:: Activity ::
Repeat each of these records exactly.

"""

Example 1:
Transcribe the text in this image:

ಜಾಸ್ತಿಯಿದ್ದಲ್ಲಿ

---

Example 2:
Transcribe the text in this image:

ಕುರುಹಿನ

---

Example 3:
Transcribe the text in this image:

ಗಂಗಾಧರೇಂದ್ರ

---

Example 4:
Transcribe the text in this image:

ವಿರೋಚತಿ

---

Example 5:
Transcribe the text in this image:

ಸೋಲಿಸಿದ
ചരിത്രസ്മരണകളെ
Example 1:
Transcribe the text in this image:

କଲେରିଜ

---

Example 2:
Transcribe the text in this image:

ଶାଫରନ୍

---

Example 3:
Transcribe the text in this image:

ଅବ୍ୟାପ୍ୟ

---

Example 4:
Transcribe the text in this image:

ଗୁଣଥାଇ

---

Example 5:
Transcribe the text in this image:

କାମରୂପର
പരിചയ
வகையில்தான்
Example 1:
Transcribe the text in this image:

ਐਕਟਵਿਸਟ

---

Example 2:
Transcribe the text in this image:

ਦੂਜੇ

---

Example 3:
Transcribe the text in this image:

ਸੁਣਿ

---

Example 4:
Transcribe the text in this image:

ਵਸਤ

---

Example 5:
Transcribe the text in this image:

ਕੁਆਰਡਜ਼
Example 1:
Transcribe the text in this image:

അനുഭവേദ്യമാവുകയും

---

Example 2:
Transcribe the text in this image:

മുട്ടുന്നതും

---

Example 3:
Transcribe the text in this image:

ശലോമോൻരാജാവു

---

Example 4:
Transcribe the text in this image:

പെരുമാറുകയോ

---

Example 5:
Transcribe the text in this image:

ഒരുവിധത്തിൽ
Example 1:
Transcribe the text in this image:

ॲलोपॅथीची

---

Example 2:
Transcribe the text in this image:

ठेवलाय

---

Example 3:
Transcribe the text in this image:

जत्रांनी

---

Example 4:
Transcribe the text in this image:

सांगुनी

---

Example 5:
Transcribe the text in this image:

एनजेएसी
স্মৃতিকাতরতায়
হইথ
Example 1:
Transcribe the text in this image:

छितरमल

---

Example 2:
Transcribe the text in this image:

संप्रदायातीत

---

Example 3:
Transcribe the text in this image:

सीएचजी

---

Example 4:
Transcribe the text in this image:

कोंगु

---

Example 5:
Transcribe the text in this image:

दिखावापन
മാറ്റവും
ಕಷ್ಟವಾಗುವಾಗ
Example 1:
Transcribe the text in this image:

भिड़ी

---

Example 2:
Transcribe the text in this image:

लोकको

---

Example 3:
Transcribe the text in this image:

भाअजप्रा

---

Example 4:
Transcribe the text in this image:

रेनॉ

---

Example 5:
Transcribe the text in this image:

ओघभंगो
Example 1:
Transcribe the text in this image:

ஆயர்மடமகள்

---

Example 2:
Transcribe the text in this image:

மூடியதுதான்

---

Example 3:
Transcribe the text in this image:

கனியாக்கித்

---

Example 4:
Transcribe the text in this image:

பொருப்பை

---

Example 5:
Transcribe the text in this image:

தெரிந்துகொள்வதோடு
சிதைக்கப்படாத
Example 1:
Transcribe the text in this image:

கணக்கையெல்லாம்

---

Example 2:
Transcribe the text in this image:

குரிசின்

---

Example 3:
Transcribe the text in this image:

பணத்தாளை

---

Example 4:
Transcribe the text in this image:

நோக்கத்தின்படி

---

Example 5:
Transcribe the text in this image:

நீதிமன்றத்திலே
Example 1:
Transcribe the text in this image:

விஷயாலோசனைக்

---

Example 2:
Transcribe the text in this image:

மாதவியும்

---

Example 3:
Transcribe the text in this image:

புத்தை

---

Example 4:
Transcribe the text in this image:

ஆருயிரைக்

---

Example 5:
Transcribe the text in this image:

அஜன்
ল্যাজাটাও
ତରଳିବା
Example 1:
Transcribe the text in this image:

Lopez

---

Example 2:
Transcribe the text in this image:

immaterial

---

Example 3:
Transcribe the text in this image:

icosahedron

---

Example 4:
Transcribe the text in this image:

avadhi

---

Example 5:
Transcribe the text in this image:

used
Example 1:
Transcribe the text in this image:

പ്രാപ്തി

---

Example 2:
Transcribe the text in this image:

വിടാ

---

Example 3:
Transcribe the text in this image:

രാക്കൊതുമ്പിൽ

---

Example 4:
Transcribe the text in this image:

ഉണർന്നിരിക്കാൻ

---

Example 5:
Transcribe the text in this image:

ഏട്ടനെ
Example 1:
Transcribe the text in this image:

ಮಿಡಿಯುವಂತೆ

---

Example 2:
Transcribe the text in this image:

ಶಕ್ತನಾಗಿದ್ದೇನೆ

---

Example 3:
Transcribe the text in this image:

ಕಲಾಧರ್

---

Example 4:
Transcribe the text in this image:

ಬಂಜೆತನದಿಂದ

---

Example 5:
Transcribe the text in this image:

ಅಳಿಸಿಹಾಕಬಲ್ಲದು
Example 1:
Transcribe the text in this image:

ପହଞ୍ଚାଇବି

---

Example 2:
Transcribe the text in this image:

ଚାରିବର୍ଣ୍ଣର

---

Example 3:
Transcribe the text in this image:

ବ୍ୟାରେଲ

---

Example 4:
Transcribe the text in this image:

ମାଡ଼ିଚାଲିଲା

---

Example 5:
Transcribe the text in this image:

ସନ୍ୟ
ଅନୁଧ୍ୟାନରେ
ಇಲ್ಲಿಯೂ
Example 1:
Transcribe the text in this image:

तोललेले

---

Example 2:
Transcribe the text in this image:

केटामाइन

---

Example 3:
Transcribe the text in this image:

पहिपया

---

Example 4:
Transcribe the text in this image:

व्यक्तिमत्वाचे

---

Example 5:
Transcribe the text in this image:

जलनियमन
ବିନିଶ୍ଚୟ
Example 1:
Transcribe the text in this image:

"""

:: Solution to the problem ::
Example 1:
Transcribe the text in this image:

ಜಾಸ್ತಿಯಿದ್ದಲ್ಲಿ

---

Example 2:
Transcribe the text in this image:

ಕುರುಹಿನ

---

Example 3:
Transcribe the text in this image:

ಗಂಗಾಧರೇಂದ್ರ

---

Example 4:
Transcribe the text in this image:

ವಿರೋಚತಿ

---

Example 5:
Transcribe the text in this image:

ಸೋಲಿಸಿದ
ചരിത്രസ്മരണകളെ
Example 1:
Transcribe the text in this image:

କଲେରିଜ

---

Example 2:
Transcribe the text in this image:

ଶାଫରନ୍

---

Example 3:
Transcribe the text in this image:

ଅବ୍ୟାପ୍ୟ

---

Example 4:
Transcribe the text in this image:

ଗୁଣଥାଇ

---

Example 5:
Transcribe the text in this image:

କାମରୂପର
പരിചയ
வகையில்தான்
Example 1:
Transcribe the text in this image:

ਐਕਟਵਿਸਟ

---

Example 2:
Transcribe the text in this image:

ਦੂਜੇ

---

Example 3:
Transcribe the text in this image:

ਸੁਣਿ

---

Example 4:
Transcribe the text in this image:

ਵਸਤ

---

Example 5:
Transcribe the text in this image:

ਕੁਆਰਡਜ਼
Example 1:
Transcribe the text in this image:

അനുഭവേദ്യമാവുകയും

---

Example 2:
Transcribe the text in this image:

മുട്ടുന്നതും

---

Example 3:
Transcribe the text in this image:

ശലോമോൻരാജാവു

---

Example 4:
Transcribe the text in this image:

പെരുമാറുകയോ

---

Example 5:
Transcribe the text in this image:

ഒരുവിധത്തിൽ
Example 1:
Transcribe the text in this image:

ॲलोपॅथीची

---

Example 2:
Transcribe the text in this image:

ठेवलाय

---

Example 3:
Transcribe the text in this image:

जत्रांनी

---

Example 4:
Transcribe the text in this image:

सांगुनी

---

Example 5:
Transcribe the text in this image:

एनजेएसी
স্মৃতিকাতরতায়
হইথ
Example 1:
Transcribe the text in this image:

छितरमल

---

Example 2:
Transcribe the text in this image:

संप्रदायातीत

---

Example 3:
Transcribe the text in this image:

सीएचजी

---

Example 4:
Transcribe the text in this image:

कोंगु

---

Example 5:
Transcribe the text in this image:

दिखावापन
മാറ്റവും
ಕಷ್ಟವಾಗುವಾಗ
Example 1:
Transcribe the text in this image:

भिड़ी

---

Example 2:
Transcribe the text in this image:

लोकको

---

Example 3:
Transcribe the text in this image:

भाअजप्रा

---

Example 4:
Transcribe the text in this image:

रेनॉ

---

Example 5:
Transcribe the text in this image:

ओघभंगो
Example 1:
Transcribe the text in this image:

ஆயர்மடமகள்

---

Example 2:
Transcribe the text in this image:

மூடியதுதான்

---

Example 3:
Transcribe the text in this image:

கனியாக்கித்

---

Example 4:
Transcribe the text in this image:

பொருப்பை

---

Example 5:
Transcribe the text in this image:

தெரிந்துகொள்வதோடு
சிதைக்கப்படாத
Example 1:
Transcribe the text in this image:

கணக்கையெல்லாம்

---

Example 2:
Transcribe the text in this image:

குரிசின்

---

Example 3:
Transcribe the text in this image:

பணத்தாளை

---

Example 4:
Transcribe the text in this image:

நோக்கத்தின்படி

---

Example 5:
Transcribe the text in this image:

நீதிமன்றத்திலே
Example 1:
Transcribe the text in this image:

விஷயாலோசனைக்

---

Example 2:
Transcribe the text in this image:

மாதவியும்

---

Example 3:
Transcribe the text in this image:

புத்தை

---

Example 4:
Transcribe the text in this image:

ஆருயிரைக்

---

Example 5:
Transcribe the text in this image:

அஜன்
ল্যাজাটাও
ତରଳିବା
Example 1:
Transcribe the text in this image:

Lopez

---

Example 2:
Transcribe the text in this image:

immaterial

---

Example 3:
Transcribe the text in this image:

icosahedron

---

Example 4:
Transcribe the text in this image:

avadhi

---

Example 5:
Transcribe the text in this image:

used
Example 1:
Transcribe the text in this image:

പ്രാപ്തി

---

Example 2:
Transcribe the text in this image:

വിടാ

---

Example 3:
Transcribe the text in this image:

രാക്കൊതുമ്പിൽ

---

Example 4:
Transcribe the text in this image:

ഉണർന്നിരിക്കാൻ

---

Example 5:
Transcribe the text in this image:

ഏട്ടനെ
Example 1:
Transcribe the text in this image:

ಮಿಡಿಯುವಂತೆ

---

Example 2:
Transcribe the text in this image:

ಶಕ್ತನಾಗಿದ್ದೇನೆ

---

Example 3:
Transcribe the text in this image:

ಕಲಾಧರ್

---

Example 4:
Transcribe the text in this image:

ಬಂಜೆತನದಿಂದ

---

Example 5:
Transcribe the text in this image:

ಅಳಿಸಿಹಾಕಬಲ್ಲದು
Example 1:
Transcribe the text in this image:

ପହଞ୍ଚାଇବି

---

Example 2:
Transcribe the text in this image:

ଚାରିବର୍ଣ୍ଣର

---

Example 3:
Transcribe the text in this image:

ବ୍ୟାରେଲ

---

Example 4:
Transcribe the text in this image:

ମାଡ଼ିଚାଲିଲା

---

Example 5:
Transcribe the text in this image:

ସନ୍ୟ
ଅନୁଧ୍ୟାନରେ
ಇಲ್ಲಿಯೂ
Example 1:
Transcribe the text in this image:

तोललेले

---

Example 2:
Transcribe the text in this image:

केटामाइन

---

Example 3:
Transcribe the text in this image:

पहिपया

---

Example 4:
Transcribe the text in this image:

व्यक्तिमत्वाचे

---

Example 5:
Transcribe the text in this image:

जलनियमन
ବିନିଶ୍ଚୟ
Example 1:
Transcribe the text in this image:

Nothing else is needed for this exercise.